Nothing but the lines from the one with "ring dip: (450, 603)" through the end of the records below should be written out, and each must match word for word.

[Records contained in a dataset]
▼

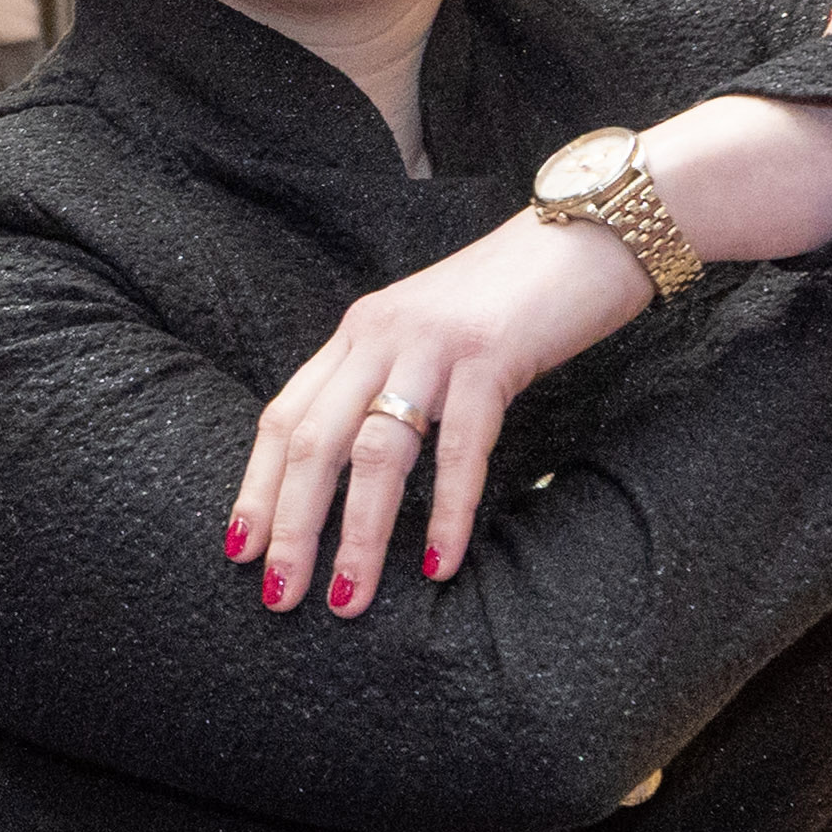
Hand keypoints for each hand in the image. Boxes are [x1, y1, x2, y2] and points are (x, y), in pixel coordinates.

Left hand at [233, 206, 648, 618]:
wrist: (591, 231)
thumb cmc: (516, 298)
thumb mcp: (433, 335)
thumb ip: (394, 381)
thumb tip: (363, 462)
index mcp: (359, 332)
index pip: (284, 415)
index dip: (257, 485)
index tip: (240, 548)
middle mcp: (380, 334)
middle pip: (312, 441)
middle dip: (289, 524)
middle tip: (278, 594)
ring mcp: (432, 343)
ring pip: (373, 450)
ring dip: (356, 534)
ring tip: (347, 599)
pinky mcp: (489, 354)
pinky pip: (458, 448)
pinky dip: (445, 511)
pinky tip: (439, 564)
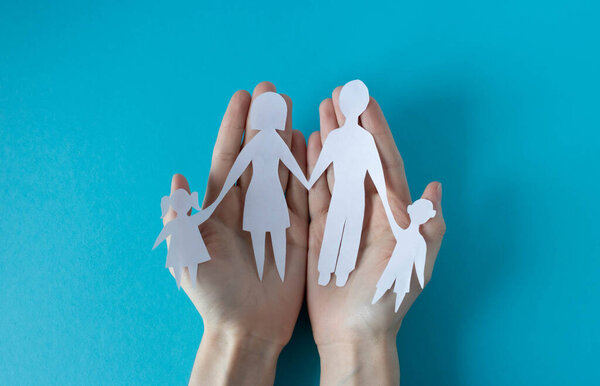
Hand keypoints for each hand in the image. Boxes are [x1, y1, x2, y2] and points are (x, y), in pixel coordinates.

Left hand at [163, 82, 307, 384]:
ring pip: (282, 167)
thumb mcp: (188, 256)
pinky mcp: (298, 230)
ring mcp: (275, 215)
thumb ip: (181, 218)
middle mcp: (248, 205)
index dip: (234, 127)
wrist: (245, 327)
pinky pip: (305, 193)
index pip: (228, 157)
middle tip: (272, 90)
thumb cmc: (212, 294)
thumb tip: (175, 178)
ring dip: (286, 137)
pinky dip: (308, 168)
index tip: (242, 97)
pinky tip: (310, 143)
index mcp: (220, 207)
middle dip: (264, 121)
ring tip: (293, 107)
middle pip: (258, 155)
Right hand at [306, 87, 445, 384]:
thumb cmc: (388, 299)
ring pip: (337, 169)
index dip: (377, 130)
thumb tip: (436, 182)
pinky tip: (309, 145)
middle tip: (340, 93)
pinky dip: (313, 168)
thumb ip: (427, 223)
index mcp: (395, 211)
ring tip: (322, 109)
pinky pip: (316, 192)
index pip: (386, 161)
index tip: (366, 101)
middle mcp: (370, 208)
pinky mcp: (320, 229)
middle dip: (351, 125)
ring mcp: (344, 217)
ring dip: (331, 139)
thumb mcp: (414, 261)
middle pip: (360, 157)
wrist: (355, 331)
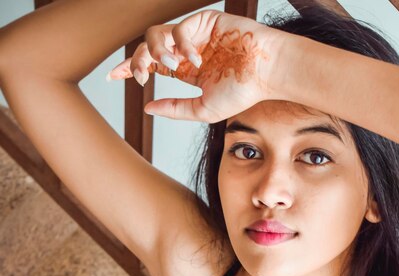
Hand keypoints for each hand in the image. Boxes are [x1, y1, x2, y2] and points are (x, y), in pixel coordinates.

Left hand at [106, 9, 282, 122]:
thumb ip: (175, 109)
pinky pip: (180, 28)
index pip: (152, 65)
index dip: (130, 68)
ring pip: (157, 34)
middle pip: (147, 48)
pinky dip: (182, 45)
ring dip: (155, 51)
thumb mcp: (202, 110)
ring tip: (169, 66)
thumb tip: (147, 108)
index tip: (112, 76)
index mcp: (186, 69)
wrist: (266, 73)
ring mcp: (194, 35)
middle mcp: (187, 51)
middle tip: (140, 77)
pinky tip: (196, 60)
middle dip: (138, 61)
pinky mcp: (204, 21)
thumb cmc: (241, 92)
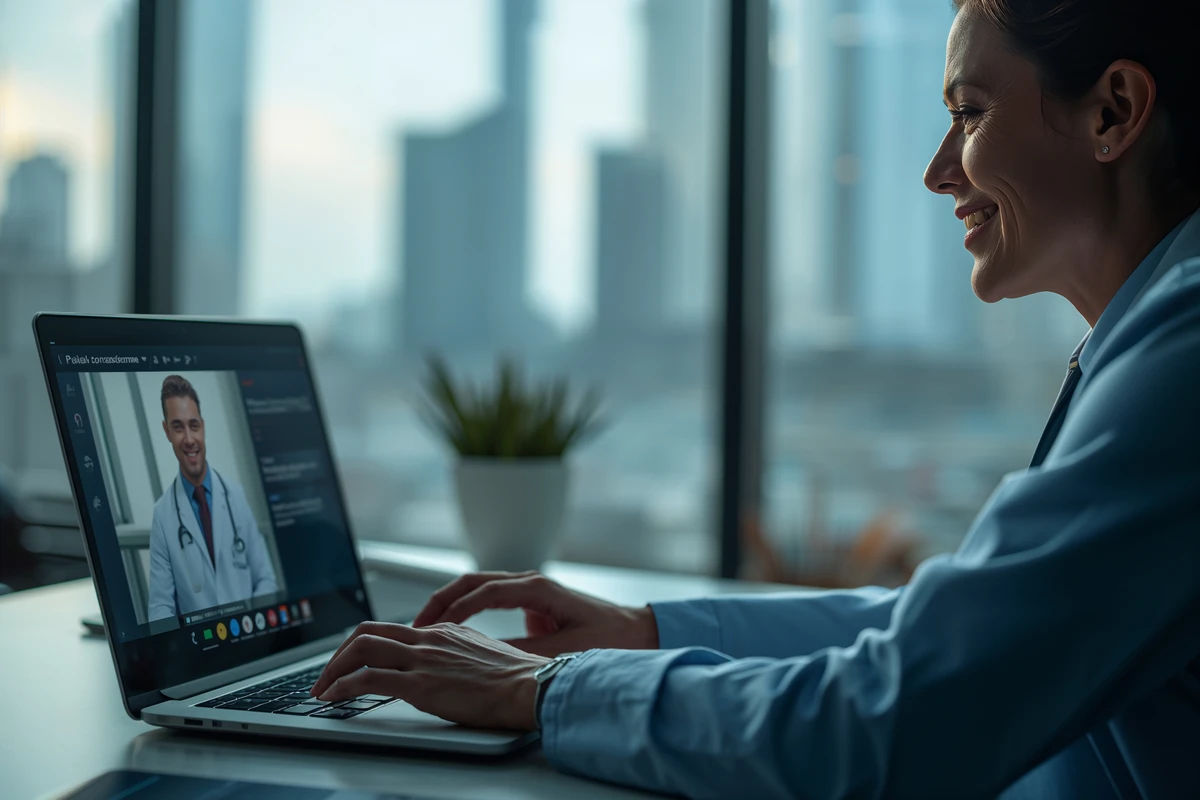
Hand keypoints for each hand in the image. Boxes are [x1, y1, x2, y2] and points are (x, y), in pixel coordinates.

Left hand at [310, 621, 547, 730]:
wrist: (531, 686)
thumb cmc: (517, 679)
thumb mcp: (481, 656)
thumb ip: (456, 656)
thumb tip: (442, 670)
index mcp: (444, 631)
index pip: (391, 630)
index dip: (363, 646)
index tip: (351, 664)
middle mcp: (430, 638)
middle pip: (368, 632)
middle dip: (338, 653)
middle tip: (327, 675)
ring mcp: (424, 658)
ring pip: (362, 649)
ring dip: (333, 669)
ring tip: (322, 689)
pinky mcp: (422, 684)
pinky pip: (369, 679)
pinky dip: (343, 686)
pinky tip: (332, 698)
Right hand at [413, 571, 658, 655]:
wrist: (638, 632)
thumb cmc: (612, 638)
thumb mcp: (566, 651)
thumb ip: (527, 654)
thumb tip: (490, 660)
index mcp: (539, 588)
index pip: (485, 591)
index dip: (457, 609)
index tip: (434, 628)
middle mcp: (531, 582)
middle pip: (474, 581)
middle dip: (442, 600)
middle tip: (416, 623)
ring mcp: (530, 589)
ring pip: (478, 587)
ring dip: (450, 603)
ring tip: (424, 626)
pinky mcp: (531, 602)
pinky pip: (489, 599)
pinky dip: (466, 610)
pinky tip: (451, 631)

▲

■ **SOLUTION TO THE PROBLEM**:
ring dip: (450, 603)
ring tip: (424, 626)
pinky mcp: (531, 602)
pinky pip: (489, 599)
pinky dip: (466, 610)
pinky tip: (451, 631)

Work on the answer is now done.